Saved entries
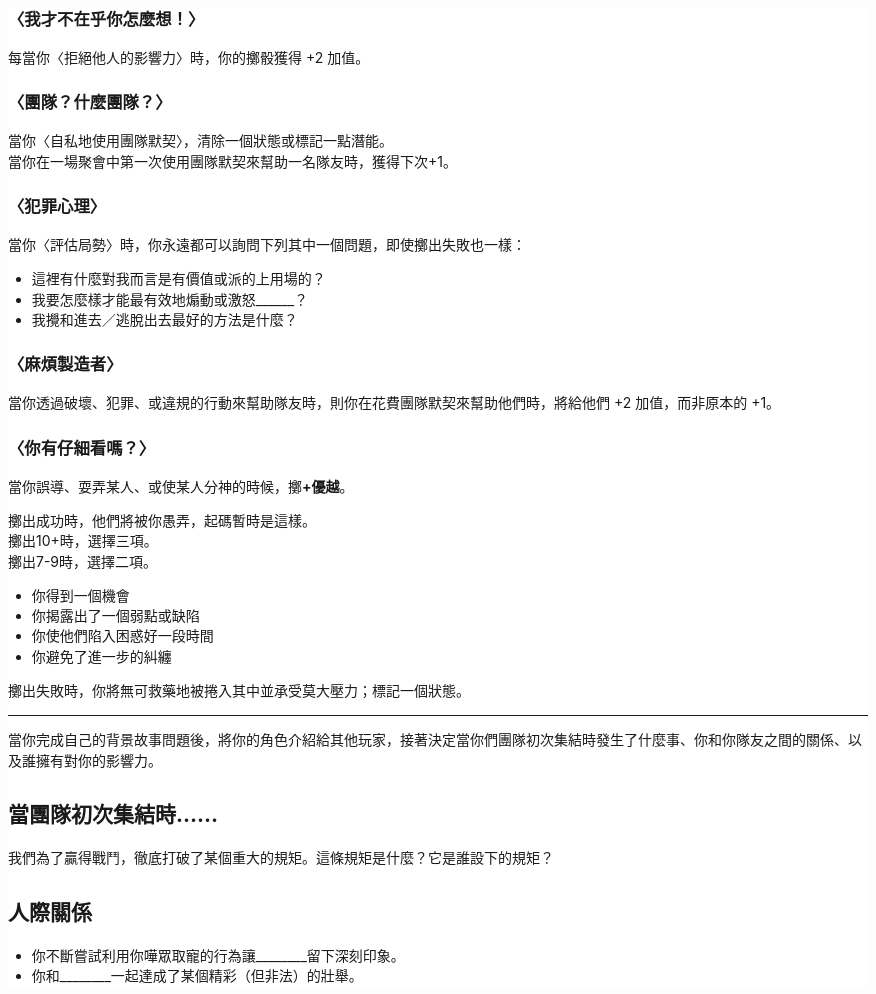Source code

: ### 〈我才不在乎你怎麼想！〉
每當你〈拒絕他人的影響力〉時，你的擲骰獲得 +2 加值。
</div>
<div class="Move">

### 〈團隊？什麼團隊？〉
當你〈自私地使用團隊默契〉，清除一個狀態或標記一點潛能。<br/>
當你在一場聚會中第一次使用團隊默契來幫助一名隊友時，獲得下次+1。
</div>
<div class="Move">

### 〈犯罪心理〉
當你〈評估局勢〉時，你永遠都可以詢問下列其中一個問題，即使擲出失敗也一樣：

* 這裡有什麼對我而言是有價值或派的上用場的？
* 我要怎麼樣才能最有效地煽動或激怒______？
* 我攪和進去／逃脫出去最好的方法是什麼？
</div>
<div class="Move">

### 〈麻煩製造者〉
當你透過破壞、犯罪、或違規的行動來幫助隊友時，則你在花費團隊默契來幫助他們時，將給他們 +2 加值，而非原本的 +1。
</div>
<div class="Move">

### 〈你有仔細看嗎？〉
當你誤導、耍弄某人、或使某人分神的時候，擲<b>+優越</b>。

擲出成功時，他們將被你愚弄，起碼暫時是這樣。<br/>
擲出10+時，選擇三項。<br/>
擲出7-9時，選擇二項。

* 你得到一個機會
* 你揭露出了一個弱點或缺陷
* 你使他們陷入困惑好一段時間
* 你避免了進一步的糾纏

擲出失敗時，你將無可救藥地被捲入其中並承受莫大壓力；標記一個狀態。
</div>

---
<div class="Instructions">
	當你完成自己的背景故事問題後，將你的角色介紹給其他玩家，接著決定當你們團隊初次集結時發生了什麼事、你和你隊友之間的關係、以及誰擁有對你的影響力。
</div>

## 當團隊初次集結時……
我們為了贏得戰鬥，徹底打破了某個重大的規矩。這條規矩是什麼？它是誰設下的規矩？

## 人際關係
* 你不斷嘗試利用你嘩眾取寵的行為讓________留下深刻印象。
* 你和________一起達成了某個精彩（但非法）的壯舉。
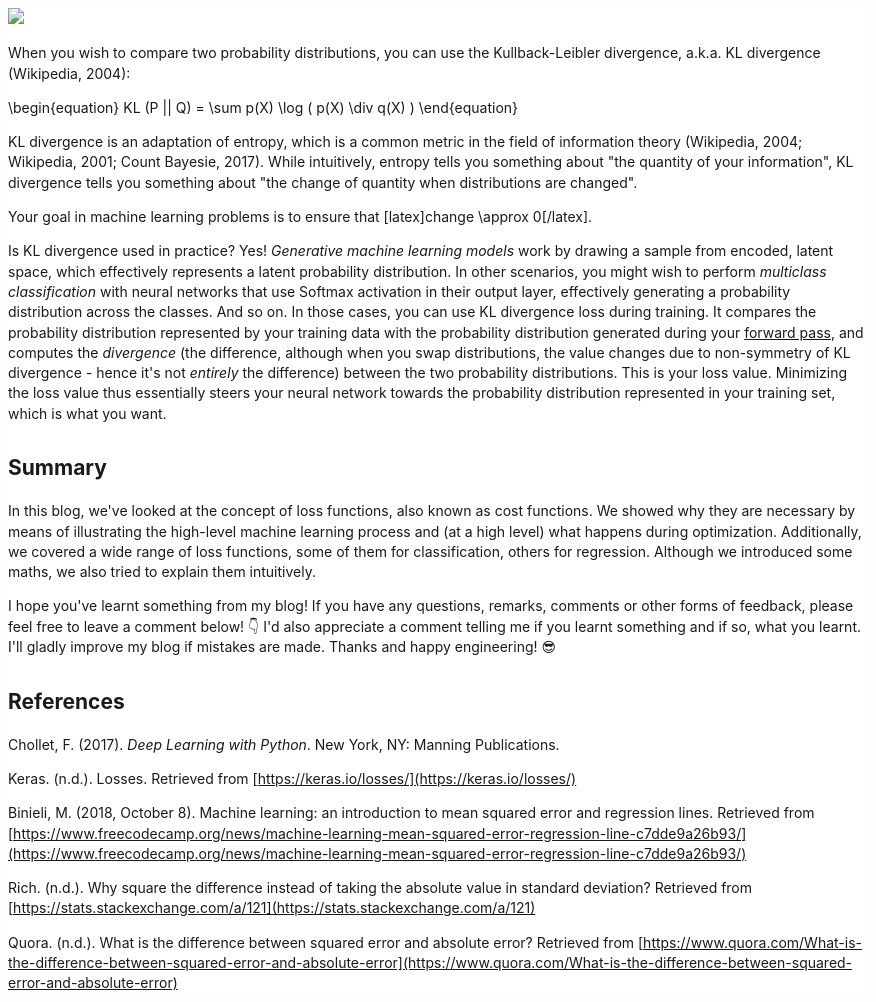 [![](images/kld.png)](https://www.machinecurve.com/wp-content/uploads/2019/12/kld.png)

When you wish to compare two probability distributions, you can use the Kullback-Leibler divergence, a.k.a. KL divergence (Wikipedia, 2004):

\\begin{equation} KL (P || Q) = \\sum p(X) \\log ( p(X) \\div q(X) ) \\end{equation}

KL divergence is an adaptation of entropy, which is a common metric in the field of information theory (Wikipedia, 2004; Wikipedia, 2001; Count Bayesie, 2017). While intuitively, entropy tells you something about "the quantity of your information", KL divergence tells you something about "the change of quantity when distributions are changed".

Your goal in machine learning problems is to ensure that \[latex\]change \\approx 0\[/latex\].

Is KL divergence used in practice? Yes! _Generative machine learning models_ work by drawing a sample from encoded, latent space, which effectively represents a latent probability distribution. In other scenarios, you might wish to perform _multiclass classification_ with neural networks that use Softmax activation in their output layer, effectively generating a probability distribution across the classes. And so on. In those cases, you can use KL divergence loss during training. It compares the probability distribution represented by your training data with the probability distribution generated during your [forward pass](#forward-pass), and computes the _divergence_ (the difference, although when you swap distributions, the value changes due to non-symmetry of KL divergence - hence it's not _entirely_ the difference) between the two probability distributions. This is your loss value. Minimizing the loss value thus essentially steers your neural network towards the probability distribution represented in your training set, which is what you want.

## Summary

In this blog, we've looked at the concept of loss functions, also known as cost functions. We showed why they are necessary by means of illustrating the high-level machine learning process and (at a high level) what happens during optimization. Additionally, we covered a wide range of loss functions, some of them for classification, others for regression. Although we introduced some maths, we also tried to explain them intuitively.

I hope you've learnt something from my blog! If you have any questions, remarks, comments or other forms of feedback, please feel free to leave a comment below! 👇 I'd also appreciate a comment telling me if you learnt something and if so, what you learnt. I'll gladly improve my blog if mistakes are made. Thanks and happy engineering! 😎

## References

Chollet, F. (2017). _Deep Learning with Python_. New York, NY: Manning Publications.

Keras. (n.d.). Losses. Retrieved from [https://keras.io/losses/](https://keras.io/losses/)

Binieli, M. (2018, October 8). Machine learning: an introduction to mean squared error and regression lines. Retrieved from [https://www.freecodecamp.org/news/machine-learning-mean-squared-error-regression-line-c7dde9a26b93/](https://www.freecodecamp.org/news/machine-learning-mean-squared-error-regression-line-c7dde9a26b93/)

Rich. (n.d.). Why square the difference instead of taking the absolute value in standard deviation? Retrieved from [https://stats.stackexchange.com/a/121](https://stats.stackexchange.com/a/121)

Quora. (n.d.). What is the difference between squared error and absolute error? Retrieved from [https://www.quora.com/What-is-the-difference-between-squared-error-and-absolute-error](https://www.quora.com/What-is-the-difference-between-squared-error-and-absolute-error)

**DESCRIPTION OF THE TASK:** In your copy, please omit the pictures and print every line of the records exactly.

**WRITTEN SOLUTION:**
Source code

: ### 〈我才不在乎你怎麼想！〉
每當你〈拒絕他人的影響力〉時，你的擲骰獲得 +2 加值。
</div>
<div class="Move">

### 〈團隊？什麼團隊？〉
當你〈自私地使用團隊默契〉，清除一個狀態或標記一點潛能。<br/>
當你在一場聚會中第一次使用團隊默契來幫助一名隊友時，獲得下次+1。
</div>
<div class="Move">

### 〈犯罪心理〉
當你〈評估局勢〉時，你永遠都可以詢問下列其中一個問題，即使擲出失敗也一樣：

* 這裡有什麼對我而言是有價值或派的上用場的？
* 我要怎麼樣才能最有效地煽動或激怒______？
* 我攪和進去／逃脫出去最好的方法是什麼？
</div>
<div class="Move">

### 〈麻煩製造者〉
當你透過破壞、犯罪、或違規的行動來幫助隊友時，則你在花費團隊默契來幫助他們時，將給他們 +2 加值，而非原本的 +1。
</div>
<div class="Move">

### 〈你有仔細看嗎？〉
當你誤導、耍弄某人、或使某人分神的時候，擲<b>+優越</b>。

擲出成功時，他們將被你愚弄，起碼暫時是這樣。<br/>
擲出10+時，選擇三項。<br/>
擲出7-9時，選擇二項。

* 你得到一個機會
* 你揭露出了一個弱點或缺陷
* 你使他們陷入困惑好一段時間
* 你避免了進一步的糾纏

擲出失敗時，你將無可救藥地被捲入其中並承受莫大壓力；標記一個狀態。
</div>

---
<div class="Instructions">
	當你完成自己的背景故事問題後，將你的角色介紹給其他玩家，接著決定當你們團隊初次集結時發生了什麼事、你和你隊友之間的關係、以及誰擁有對你的影響力。
</div>

## 當團隊初次集結時……
我們為了贏得戰鬥，徹底打破了某個重大的規矩。這條規矩是什麼？它是誰設下的規矩？

## 人際關係
* 你不斷嘗試利用你嘩眾取寵的行為讓________留下深刻印象。
* 你和________一起達成了某個精彩（但非法）的壯舉。
 [![](images/kld.png)](https://www.machinecurve.com/wp-content/uploads/2019/12/kld.png)

When you wish to compare two probability distributions, you can use the Kullback-Leibler divergence, a.k.a. KL divergence (Wikipedia, 2004):

\\begin{equation} KL (P || Q) = \\sum p(X) \\log ( p(X) \\div q(X) ) \\end{equation}

KL divergence is an adaptation of entropy, which is a common metric in the field of information theory (Wikipedia, 2004; Wikipedia, 2001; Count Bayesie, 2017). While intuitively, entropy tells you something about "the quantity of your information", KL divergence tells you something about "the change of quantity when distributions are changed".

Your goal in machine learning problems is to ensure that \[latex\]change \\approx 0\[/latex\].

Is KL divergence used in practice? Yes! _Generative machine learning models_ work by drawing a sample from encoded, latent space, which effectively represents a latent probability distribution. In other scenarios, you might wish to perform _multiclass classification_ with neural networks that use Softmax activation in their output layer, effectively generating a probability distribution across the classes. And so on. In those cases, you can use KL divergence loss during training. It compares the probability distribution represented by your training data with the probability distribution generated during your [forward pass](#forward-pass), and computes the _divergence_ (the difference, although when you swap distributions, the value changes due to non-symmetry of KL divergence - hence it's not _entirely_ the difference) between the two probability distributions. This is your loss value. Minimizing the loss value thus essentially steers your neural network towards the probability distribution represented in your training set, which is what you want.

## Summary

In this blog, we've looked at the concept of loss functions, also known as cost functions. We showed why they are necessary by means of illustrating the high-level machine learning process and (at a high level) what happens during optimization. Additionally, we covered a wide range of loss functions, some of them for classification, others for regression. Although we introduced some maths, we also tried to explain them intuitively.

I hope you've learnt something from my blog! If you have any questions, remarks, comments or other forms of feedback, please feel free to leave a comment below! 👇 I'd also appreciate a comment telling me if you learnt something and if so, what you learnt. I'll gladly improve my blog if mistakes are made. Thanks and happy engineering! 😎

## References

Chollet, F. (2017). _Deep Learning with Python_. New York, NY: Manning Publications.

Keras. (n.d.). Losses. Retrieved from [https://keras.io/losses/](https://keras.io/losses/)

Binieli, M. (2018, October 8). Machine learning: an introduction to mean squared error and regression lines. Retrieved from [https://www.freecodecamp.org/news/machine-learning-mean-squared-error-regression-line-c7dde9a26b93/](https://www.freecodecamp.org/news/machine-learning-mean-squared-error-regression-line-c7dde9a26b93/)

Rich. (n.d.). Why square the difference instead of taking the absolute value in standard deviation? Retrieved from [https://stats.stackexchange.com/a/121](https://stats.stackexchange.com/a/121)

Quora. (n.d.). What is the difference between squared error and absolute error? Retrieved from [https://www.quora.com/What-is-the-difference-between-squared-error-and-absolute-error](https://www.quora.com/What-is-the-difference-between-squared-error-and-absolute-error)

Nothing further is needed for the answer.